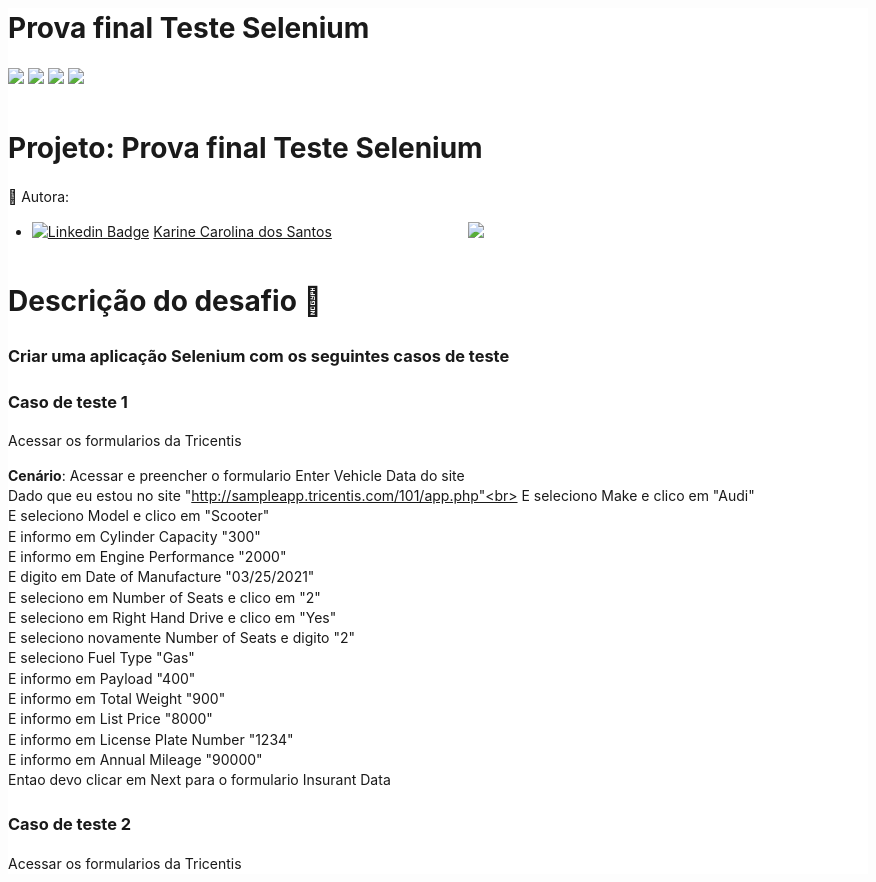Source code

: # Prova final Teste Selenium

![](https://img.shields.io/badge/java-v.1.8-blue.svg)
![](https://img.shields.io/badge/cucumber-v.0.0.1-yellow.svg)
![](https://img.shields.io/badge/selenium-v.3.141.59-green.svg)
![](https://img.shields.io/badge/maven-v.3.3-orange.svg)

# Projeto: Prova final Teste Selenium
🎨 Autora: <br>

<img align="right" width="400px" src="https://github.com/Karinecasant/bootstrap/blob/main/repositorio%20img/foto%20Karine.jpg?raw=true">


- [![Linkedin Badge](https://img.shields.io/badge/-Karine-blue?style=flat-square&logo=Linkedin&logoColor=white&link=https://www.linkedin.com/in/karine-santos-8023b6127/)](https://www.linkedin.com/in/karine-santos-8023b6127/) [Karine Carolina dos Santos](https://github.com/Karinecasant)  



# Descrição do desafio 🚀
### Criar uma aplicação Selenium com os seguintes casos de teste

### Caso de teste 1
Acessar os formularios da Tricentis<br>

  <b>Cenário</b>: Acessar e preencher o formulario Enter Vehicle Data do site<br>
    Dado que eu estou no site "http://sampleapp.tricentis.com/101/app.php"<br>
    E seleciono Make e clico em "Audi"<br>
    E seleciono Model e clico em "Scooter"<br>
    E informo em Cylinder Capacity "300"<br>
    E informo em Engine Performance "2000"<br>
    E digito em Date of Manufacture "03/25/2021"<br>
    E seleciono em Number of Seats e clico em "2"<br>
    E seleciono em Right Hand Drive e clico em "Yes"<br>
    E seleciono novamente Number of Seats e digito "2"<br>
    E seleciono Fuel Type "Gas"<br>
    E informo em Payload "400"<br>
    E informo em Total Weight "900"<br>
    E informo em List Price "8000"<br>
    E informo em License Plate Number "1234"<br>
    E informo em Annual Mileage "90000"<br>
    Entao devo clicar em Next para o formulario Insurant Data<br>
    
### Caso de teste 2
Acessar os formularios da Tricentis<br>
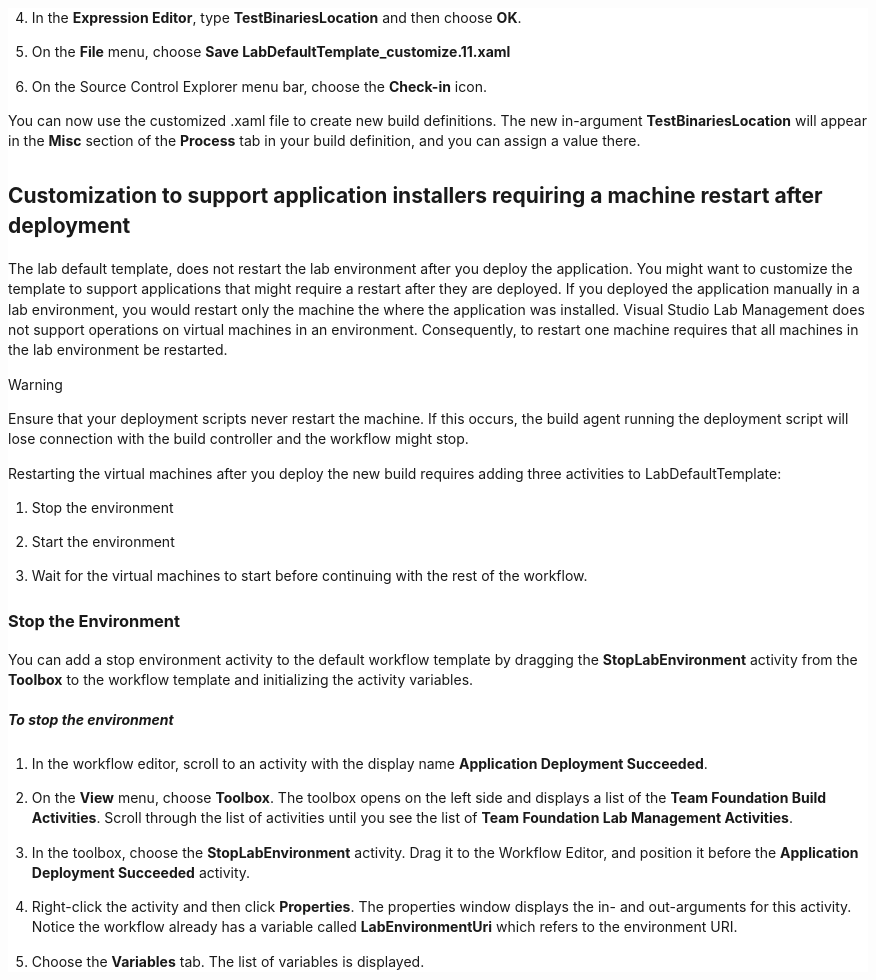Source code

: 4.  In the **Expression Editor**, type **TestBinariesLocation** and then choose **OK**.  
  
5.  On the **File** menu, choose **Save LabDefaultTemplate_customize.11.xaml**  
  
6.  On the Source Control Explorer menu bar, choose the **Check-in** icon.  
  
 You can now use the customized .xaml file to create new build definitions. The new in-argument **TestBinariesLocation** will appear in the **Misc** section of the **Process** tab in your build definition, and you can assign a value there.  
  
##  <a name="DeployRestart"></a> Customization to support application installers requiring a machine restart after deployment  
 The lab default template, does not restart the lab environment after you deploy the application. You might want to customize the template to support applications that might require a restart after they are deployed. If you deployed the application manually in a lab environment, you would restart only the machine the where the application was installed. Visual Studio Lab Management does not support operations on virtual machines in an environment. Consequently, to restart one machine requires that all machines in the lab environment be restarted.  
  
> [!WARNING]
>  Ensure that your deployment scripts never restart the machine. If this occurs, the build agent running the deployment script will lose connection with the build controller and the workflow might stop.  
  
 Restarting the virtual machines after you deploy the new build requires adding three activities to LabDefaultTemplate:  
  
1.  Stop the environment  
  
2.  Start the environment  
  
3.  Wait for the virtual machines to start before continuing with the rest of the workflow.  
  
### Stop the Environment  
 You can add a stop environment activity to the default workflow template by dragging the **StopLabEnvironment** activity from the **Toolbox** to the workflow template and initializing the activity variables.  
  
##### To stop the environment  
  
1.  In the workflow editor, scroll to an activity with the display name **Application Deployment Succeeded**.  
  
2.  On the **View** menu, choose **Toolbox**. The toolbox opens on the left side and displays a list of the **Team Foundation Build Activities**. Scroll through the list of activities until you see the list of **Team Foundation Lab Management Activities**.  
  
3.  In the toolbox, choose the **StopLabEnvironment** activity. Drag it to the Workflow Editor, and position it before the **Application Deployment Succeeded** activity.  
  
4.  Right-click the activity and then click **Properties**. The properties window displays the in- and out-arguments for this activity. Notice the workflow already has a variable called **LabEnvironmentUri** which refers to the environment URI.  
  
5.  Choose the **Variables** tab. The list of variables is displayed.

▶ [TASK PROMPT]:
Extract the stretch of lines from the one containing "Lab Management Activities**." through the one containing "the environment URI.", both included, and reproduce them exactly.

▶ [TASK ANSWER]:
2.  On the **View** menu, choose **Toolbox**. The toolbox opens on the left side and displays a list of the **Team Foundation Build Activities**. Scroll through the list of activities until you see the list of **Team Foundation Lab Management Activities**.  
  
3.  In the toolbox, choose the **StopLabEnvironment** activity. Drag it to the Workflow Editor, and position it before the **Application Deployment Succeeded** activity.  
  
4.  Right-click the activity and then click **Properties**. The properties window displays the in- and out-arguments for this activity. Notice the workflow already has a variable called **LabEnvironmentUri** which refers to the environment URI.  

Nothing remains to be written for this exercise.